Yesterday morning Kali and I galloped our way from the start to the finish of the Shamrock Run, and while it quickly became very apparent I need to be fitted for running shoes that don’t make my feet ache and throb and oh hey, fall completely ASLEEP while running, I felt better than I ever have at that distance, and I knew I could finish, and finish strong. I was bummed we couldn’t find Rhi before the start (it was madness down at the waterfront), but it was hard not to grin at the sheer energy bouncing around like the runners who were gearing up to put their feet to pavement on a crisp but clear spring Sunday morning.
It seems a little nuts on paper: paying money to get up way too early on a weekend morning to join throngs of strangers to run a distance you could run without worrying about packet pick-ups, nerves, crowds, parking. But the second I was standing in Waterfront Park, freezing and bouncing and stretching, I remembered why races are exciting, why they sell out year after year. It’s the energy, electric and contagious, bouncing off every single person who made the commitment to show up and participate, radiating to the friends and family members (and complete strangers) who line the route and clap and cheer as people pass by, pushing themselves to reach a finish line that is as much mental as it is physical.
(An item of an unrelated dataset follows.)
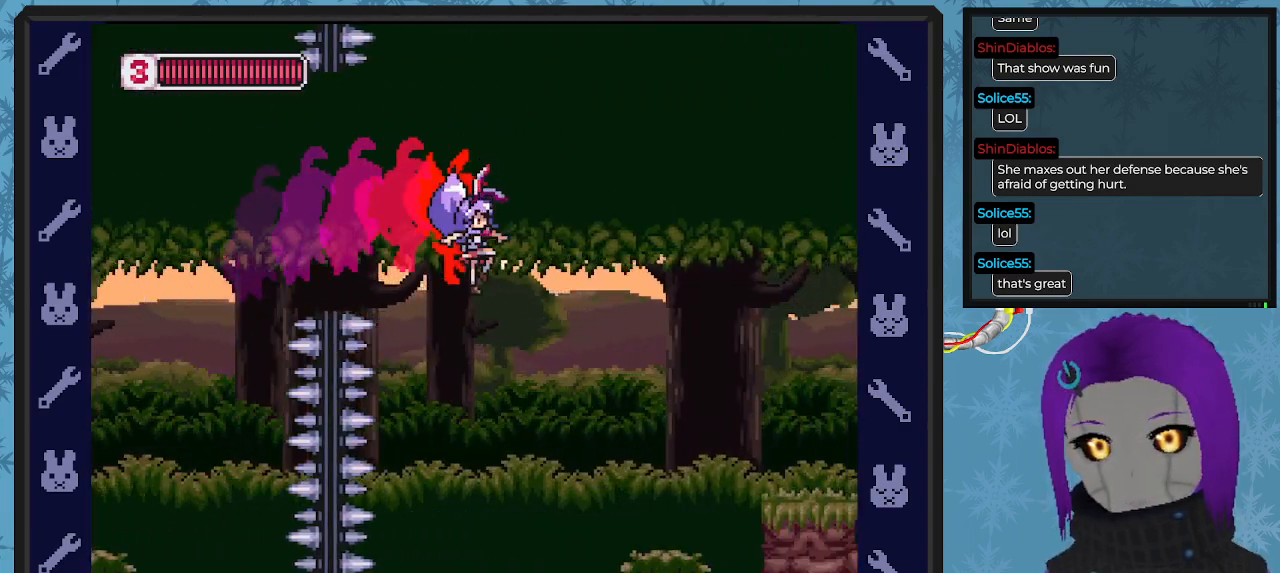
{"buttons": ["A", "DPAD_RIGHT"], "left_stick": "center", "events": [[300, "DPAD_RIGHT", "up"], [433, "DPAD_RIGHT", "down"], [467, "A", "down"]]}
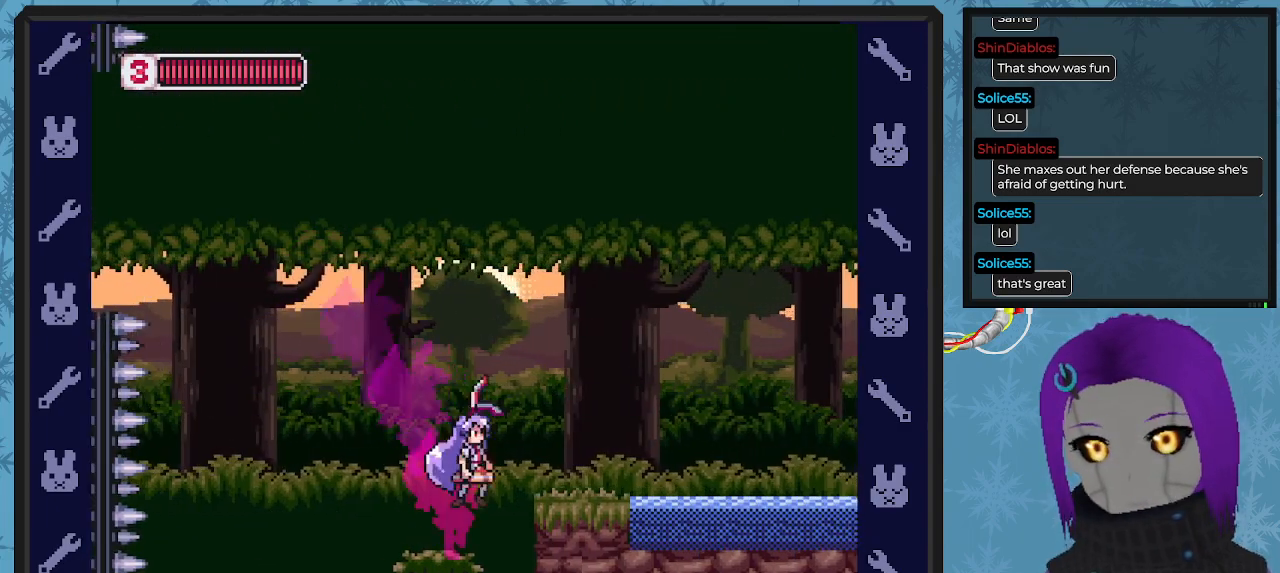
{"buttons": ["DPAD_RIGHT"], "left_stick": "center", "events": [[200, "A", "up"], [400, "DPAD_RIGHT", "up"], [500, "DPAD_RIGHT", "down"]]}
Kali was an amazing running partner, and we laughed at the ridiculously chipper race announcer and his affinity for calling everyone “Leprechauns,” and watched people running in bright green tu-tus and huge hats and even saw a guy jogging while playing a banjo.
I was nervous about the distance and about doing it sans iPod, and about the incline up Broadway around mile two that was admittedly pretty brutal, but once we rounded that corner and started the last leg of the race heading downhill, I had to fight the urge to start laughing, because I was DOING THIS and feeling awesome (despite not really being able to feel my right foot, whoops), and I had forgotten how hard you can push your body and see it respond favorably. I had forgotten how far you can go even when you think you’re not ready.
I know to anyone who runs distance regularly 3.1 miles is a walk in the park.
To this girl it was one of the best things I’ve done with my body for years. And I’m admittedly excited to do it again. You know, when my legs stop screaming obscenities at me.